Another Case Of A Tour Pro Who Probably Should Refrain From Twitter

After the recent Grayson Murray tweet about the irrelevance of the Champions Tour players (“Does anyone really care is the real question… Those guys were relevant 10+ years ago.”), comes these from Euro Tour player Eddie Pepperell in a tweet-off with fellow pro Gary Evans as posted by Martin Inglis on bunkered.co.uk.

Please note this is very likely NSFW.

The 48-year-old, a veteran of more than 350 European Tour appearances, got involved in a tussle with Eddie Pepperell after giving the 26-year-old what he believed to be a bit of handy advice about his choice language.

It came after this tweet from Pepperell about this week’s season-ending DP World Tour Championship, which will go ahead without both Rory McIlroy and Henrik Stenson.

Evans then responded with a now deleted tweet, saying that if Pepperell is serious about making money from sponsorship deals, he should perhaps change his approach on Twitter and reduce the amount of ‘profanities’ that he uses.

Then came this response, which attracted more than 100 retweets and almost 1,000 likes and, as of this morning, Evans’ account was no longer available to view and all of his tweets gone.

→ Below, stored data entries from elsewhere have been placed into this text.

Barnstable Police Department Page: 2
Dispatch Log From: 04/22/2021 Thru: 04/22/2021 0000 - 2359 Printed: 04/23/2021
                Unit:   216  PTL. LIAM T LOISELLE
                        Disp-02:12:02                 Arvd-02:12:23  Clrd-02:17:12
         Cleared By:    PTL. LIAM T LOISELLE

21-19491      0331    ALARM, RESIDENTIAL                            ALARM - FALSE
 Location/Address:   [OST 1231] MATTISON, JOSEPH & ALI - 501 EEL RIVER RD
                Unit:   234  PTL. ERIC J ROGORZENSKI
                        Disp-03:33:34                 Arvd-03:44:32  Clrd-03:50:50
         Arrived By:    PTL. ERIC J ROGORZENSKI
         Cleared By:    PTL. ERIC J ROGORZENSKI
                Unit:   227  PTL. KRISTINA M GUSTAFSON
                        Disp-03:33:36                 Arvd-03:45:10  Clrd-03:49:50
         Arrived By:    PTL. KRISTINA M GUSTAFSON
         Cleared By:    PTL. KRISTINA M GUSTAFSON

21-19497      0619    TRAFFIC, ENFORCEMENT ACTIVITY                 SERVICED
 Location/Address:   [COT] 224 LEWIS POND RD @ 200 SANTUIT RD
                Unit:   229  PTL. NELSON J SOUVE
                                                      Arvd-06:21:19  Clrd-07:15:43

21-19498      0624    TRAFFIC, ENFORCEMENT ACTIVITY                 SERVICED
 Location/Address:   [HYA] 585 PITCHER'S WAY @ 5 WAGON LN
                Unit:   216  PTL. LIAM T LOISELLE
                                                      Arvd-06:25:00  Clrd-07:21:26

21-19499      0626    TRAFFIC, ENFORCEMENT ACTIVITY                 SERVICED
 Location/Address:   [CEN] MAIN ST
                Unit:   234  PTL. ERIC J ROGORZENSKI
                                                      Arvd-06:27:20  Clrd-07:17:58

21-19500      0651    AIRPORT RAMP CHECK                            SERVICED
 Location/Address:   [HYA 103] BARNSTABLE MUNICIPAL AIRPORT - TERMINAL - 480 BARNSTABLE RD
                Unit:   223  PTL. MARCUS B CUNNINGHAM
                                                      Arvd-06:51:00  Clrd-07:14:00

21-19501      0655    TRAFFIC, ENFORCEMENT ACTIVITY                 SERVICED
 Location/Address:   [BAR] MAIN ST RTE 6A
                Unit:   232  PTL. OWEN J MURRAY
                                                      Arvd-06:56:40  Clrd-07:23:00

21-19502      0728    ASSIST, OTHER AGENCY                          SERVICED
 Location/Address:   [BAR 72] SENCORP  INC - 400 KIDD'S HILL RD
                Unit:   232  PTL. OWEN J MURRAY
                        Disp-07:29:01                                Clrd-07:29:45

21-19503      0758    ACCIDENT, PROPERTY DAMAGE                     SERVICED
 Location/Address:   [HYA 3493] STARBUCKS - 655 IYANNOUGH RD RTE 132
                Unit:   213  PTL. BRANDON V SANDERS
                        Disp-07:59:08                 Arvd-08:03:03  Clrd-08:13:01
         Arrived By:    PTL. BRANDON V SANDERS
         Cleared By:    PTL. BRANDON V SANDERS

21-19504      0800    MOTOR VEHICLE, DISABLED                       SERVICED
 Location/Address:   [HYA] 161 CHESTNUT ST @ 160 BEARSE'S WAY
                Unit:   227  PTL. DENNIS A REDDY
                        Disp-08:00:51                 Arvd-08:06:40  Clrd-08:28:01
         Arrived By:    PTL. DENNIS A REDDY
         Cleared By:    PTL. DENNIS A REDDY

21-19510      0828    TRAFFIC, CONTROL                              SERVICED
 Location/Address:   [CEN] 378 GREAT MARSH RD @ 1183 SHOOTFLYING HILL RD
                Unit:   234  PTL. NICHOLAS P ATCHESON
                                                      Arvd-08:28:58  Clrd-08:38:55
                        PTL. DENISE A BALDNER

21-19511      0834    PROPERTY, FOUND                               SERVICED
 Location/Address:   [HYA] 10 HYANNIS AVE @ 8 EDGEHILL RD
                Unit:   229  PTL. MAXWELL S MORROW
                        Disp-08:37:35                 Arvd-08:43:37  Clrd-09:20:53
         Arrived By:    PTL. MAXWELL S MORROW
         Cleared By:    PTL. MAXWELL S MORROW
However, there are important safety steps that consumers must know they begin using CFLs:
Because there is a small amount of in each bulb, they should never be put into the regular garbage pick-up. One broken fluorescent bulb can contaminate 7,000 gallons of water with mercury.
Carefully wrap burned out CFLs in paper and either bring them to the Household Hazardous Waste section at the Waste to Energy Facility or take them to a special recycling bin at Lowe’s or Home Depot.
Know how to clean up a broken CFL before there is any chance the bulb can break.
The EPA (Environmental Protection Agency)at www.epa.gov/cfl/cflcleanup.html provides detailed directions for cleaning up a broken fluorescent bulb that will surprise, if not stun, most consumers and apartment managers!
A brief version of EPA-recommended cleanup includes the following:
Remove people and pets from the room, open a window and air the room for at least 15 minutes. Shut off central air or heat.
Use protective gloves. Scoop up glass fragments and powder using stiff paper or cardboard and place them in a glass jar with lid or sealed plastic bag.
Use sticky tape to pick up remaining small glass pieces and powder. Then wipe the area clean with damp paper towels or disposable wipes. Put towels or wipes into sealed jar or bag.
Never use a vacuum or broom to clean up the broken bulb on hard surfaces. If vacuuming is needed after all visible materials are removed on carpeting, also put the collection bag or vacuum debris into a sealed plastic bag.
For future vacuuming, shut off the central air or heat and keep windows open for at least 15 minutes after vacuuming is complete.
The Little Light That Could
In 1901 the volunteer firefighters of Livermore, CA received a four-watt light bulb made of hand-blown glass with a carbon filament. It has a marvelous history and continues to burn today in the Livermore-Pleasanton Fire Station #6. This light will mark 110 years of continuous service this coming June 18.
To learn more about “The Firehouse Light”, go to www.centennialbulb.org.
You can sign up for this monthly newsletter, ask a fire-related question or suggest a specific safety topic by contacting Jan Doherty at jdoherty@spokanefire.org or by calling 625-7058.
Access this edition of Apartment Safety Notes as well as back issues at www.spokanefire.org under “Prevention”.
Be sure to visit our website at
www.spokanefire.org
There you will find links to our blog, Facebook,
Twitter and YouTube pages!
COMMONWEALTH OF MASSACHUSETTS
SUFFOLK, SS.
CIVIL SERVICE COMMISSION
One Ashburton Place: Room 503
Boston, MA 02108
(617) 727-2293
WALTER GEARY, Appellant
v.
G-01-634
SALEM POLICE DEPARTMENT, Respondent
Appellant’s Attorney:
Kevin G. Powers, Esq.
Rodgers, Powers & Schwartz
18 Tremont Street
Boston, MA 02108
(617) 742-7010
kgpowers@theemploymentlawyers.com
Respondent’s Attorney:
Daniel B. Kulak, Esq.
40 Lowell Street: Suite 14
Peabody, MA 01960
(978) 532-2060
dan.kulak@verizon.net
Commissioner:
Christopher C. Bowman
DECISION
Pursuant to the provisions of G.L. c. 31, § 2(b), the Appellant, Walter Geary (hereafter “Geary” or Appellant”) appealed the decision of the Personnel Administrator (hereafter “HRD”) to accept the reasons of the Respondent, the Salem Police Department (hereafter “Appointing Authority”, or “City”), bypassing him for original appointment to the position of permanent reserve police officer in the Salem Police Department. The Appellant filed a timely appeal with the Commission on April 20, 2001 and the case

It will be fascinating if/when Pepperell starts playing winning golf what sponsors will come forward–and if Pepperell’s unfiltered social postings continue. As I’m fond of mentioning, “winning is a great deodorant.”

That said, with Stenson and McIlroy out, there are only three players (Sergio Garcia, Justin Rose and Tommy Fleetwood) who have a chance to win the Euro Tour’s Race to Dubai this week according to Golfdigest.com’s Joel Beall.

Garcia not only needs to win, he’ll need help from Justin Rose (T-4 or worse) and Tommy Fleetwood (outside the top 20).

Rose remains a relative long shot, but does have a viable path to the title. A win would be enough for the Race to Dubai, as would a solo second (assuming Fleetwood doesn’t finish first).

Fleetwood will be the champ as long as Rose doesn’t finish in the top five and Garcia doesn’t win.

Yet, Golfweek’s Alistar Tait quotes Garcia is apathetic whether he wins the season ending event or not.

“Winning the Race to Dubai is great but I’m not going to change my whole life for it,” Garcia said. “I’m happy finishing second, third or fourth or whatever.”

Garcia has no idea what he must do this week to finish No. 1.

“I don’t even know,” he admitted. “It doesn’t really bother me. … I’m going to go out there and try to do what I do every week, which is to play the best I can play and give myself the best option of winning. I can’t control what other people do.

“I see a 2-percent chance of me winning the Race to Dubai, but I’m fine with it. I can live with it. It’s been a great year, and that’s not going to change.”

Finishing European No. 1 is so far down the priority list he’s trying out new equipment. After 15 years with TaylorMade, Garcia is testing Callaway clubs for his last event of the year in preparation for changing equipment deals.